I don’t know how much more evidence one could possibly offer. Okay, some will dispute pieces of it. They will find no fault with East Germany circa 1980, or no fault with Russia whether under Stalin, or more likely only before that, or will find no fault only with the Bolsheviks before they took power…or with early Mao but not middle or late Mao, or with late Trotsky but not his early incarnation, or whatever other permutation. But really, even ignoring how weak the assertions are, is this anything other than special pleading?
And what would Marxists and Leninists need to do to rectify the situation? All that it would take to get well under way is to admit that the historical framework is insufficient and flawed, and shouldn’t that be a welcome thing to say, given the mess that the framework has so often bequeathed in practice and given its age and the probability that we know enough now to do better, and then to pursue improvement by agreeing that other spheres of social life are as key as economics is (and why does it hurt so much to say that, and to act on it?), and most of all to realize that, yes, class refers to groups defined by their economic relations including but not confined to property relations (and why is it so hard for most Marxists and Marxist Leninists to even hear, much less entertain, much less act, on such thoughts?).
And here is where I annoy even Leninists who are my friends.
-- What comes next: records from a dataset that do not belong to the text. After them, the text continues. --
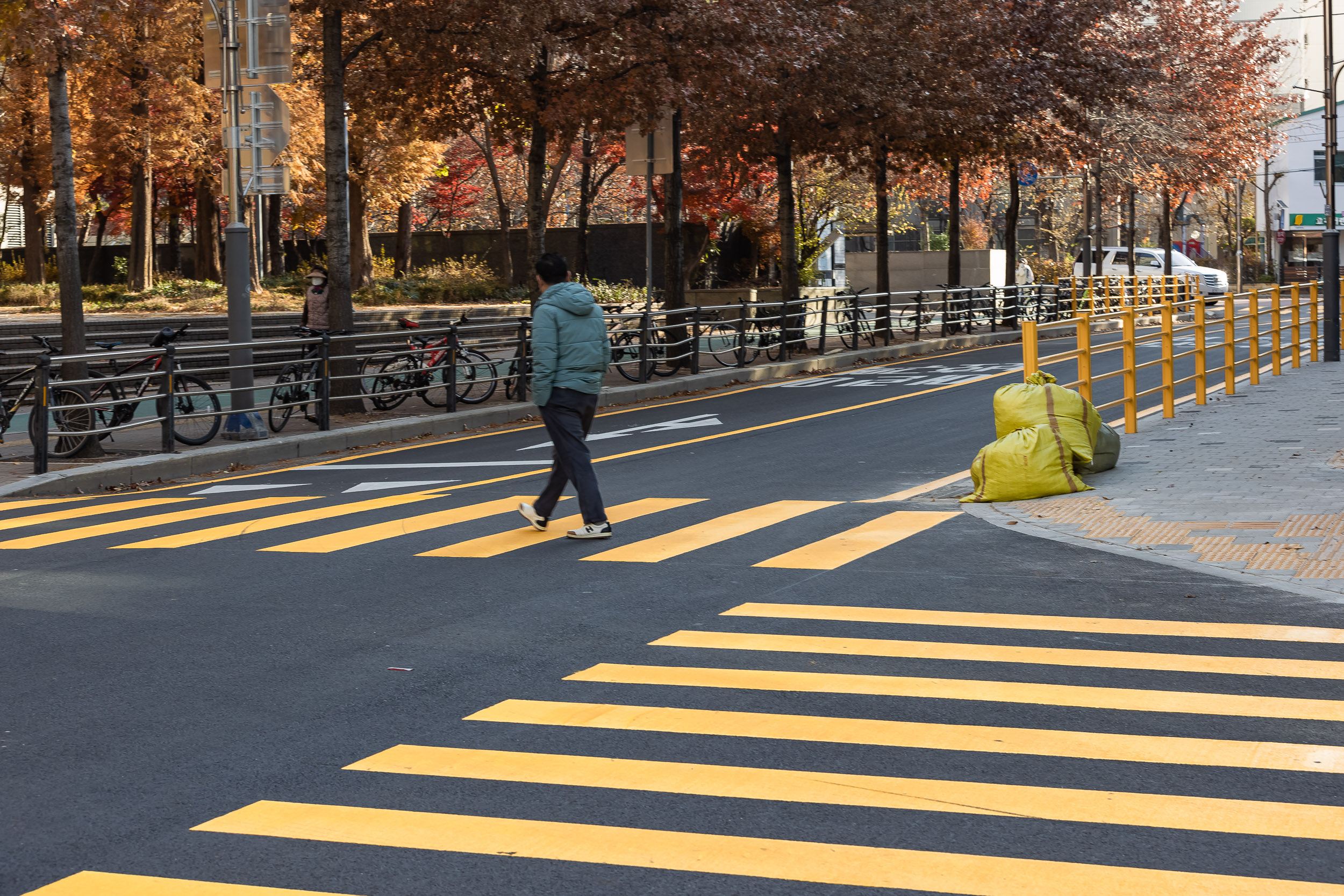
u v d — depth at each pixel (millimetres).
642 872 3893
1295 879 3719
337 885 3844
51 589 8211
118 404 14422
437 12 19234
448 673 6102
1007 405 10852
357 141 35625
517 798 4516
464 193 55875
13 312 28609
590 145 40656
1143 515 9336
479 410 18547
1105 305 42812
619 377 22859
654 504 10914
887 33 26578
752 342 25078
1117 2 34094
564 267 9500
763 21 21656
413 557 8938
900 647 6352
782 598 7457
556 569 8422
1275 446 12164
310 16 28047
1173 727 5066
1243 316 18000
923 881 3771
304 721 5441
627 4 20453
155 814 4438
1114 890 3678
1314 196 63938
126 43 28203
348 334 17953
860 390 21078
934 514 9953
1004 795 4422
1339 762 4637
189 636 6914
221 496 12500
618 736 5145
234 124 15984
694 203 40781
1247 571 7641
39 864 4039
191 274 56312
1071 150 34125
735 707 5477
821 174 47469
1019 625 6711
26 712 5641
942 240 73688
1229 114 44062
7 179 34156
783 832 4164
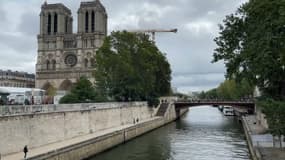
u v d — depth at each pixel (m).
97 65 82.50
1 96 58.16
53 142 42.28
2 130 32.81
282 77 32.31
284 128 29.86
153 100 97.31
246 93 129.75
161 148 50.81
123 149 49.66
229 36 36.88
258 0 30.45
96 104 57.56
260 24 31.12
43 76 153.25
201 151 48.44
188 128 83.19
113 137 50.78
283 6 25.80
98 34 150.12
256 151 36.56
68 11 166.50
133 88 80.94
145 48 89.62
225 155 45.25
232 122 102.62
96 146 43.97
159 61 99.50
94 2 153.38
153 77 89.69
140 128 66.62
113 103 65.75
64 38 154.50
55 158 33.62
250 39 33.62
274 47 29.19
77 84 71.25
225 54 36.94
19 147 35.31
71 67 151.88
It seems to me that the difficulty of taking these steps has more to do with a religious cast of mind and with issues of personal identity and group commitment than it has to do with anything rational or moral.
I find no other convincing way to explain why when I and Marxist and also Leninist friends talk about politics and dissent without using concepts that put the Marxist framework in question, and without mentioning historical actors from the Leninist heritage, things often go swimmingly, but the minute something comes up that explicitly implies a gap in the Marxist Leninist identity, guards go up and what seems like obtuse denial and aggressive defensiveness sets in.
Contrary to how people often react to the above suggestion, putting it forth isn’t extreme or nasty. The truth is that we all behave this way sometimes. It is the essence of insecure self defense against loss of self image or denial of group allegiance…and everyone has some matters or behaviors or linkages or viewpoints that when challenged spur this type defensive reaction. The problem is that this reaction is particularly problematic when its presence defends beliefs that are not only wrong but also harmful to ourselves and to others, and especially when it occurs collectively, with each person not only abetting but enlarging the steadfastness of others and with the overall impact thereby made that much greater.
Anyhow, to all the wonderful Leninists who may hopefully read this and whose practice and commitment and courage I admire, what can I say? We agree on a lot. I feel that if we direct the conversation carefully, over dinner or in a congenial online debate, or even arm in arm in some struggle situations, we can have a delightful time together. Yet I also fear that if we vary just a few words, or make reference to certain historical epochs, all hell will break loose. And I suspect you have the same impression.
Is this a behavioral conundrum? Or are these dynamics at the heart of some of the left’s historic substantive difficulties? Or both?
Hopefully in the period to come we can comprehend and perhaps even overcome our remaining differences, and deal better with the social and also interpersonal dynamics as well.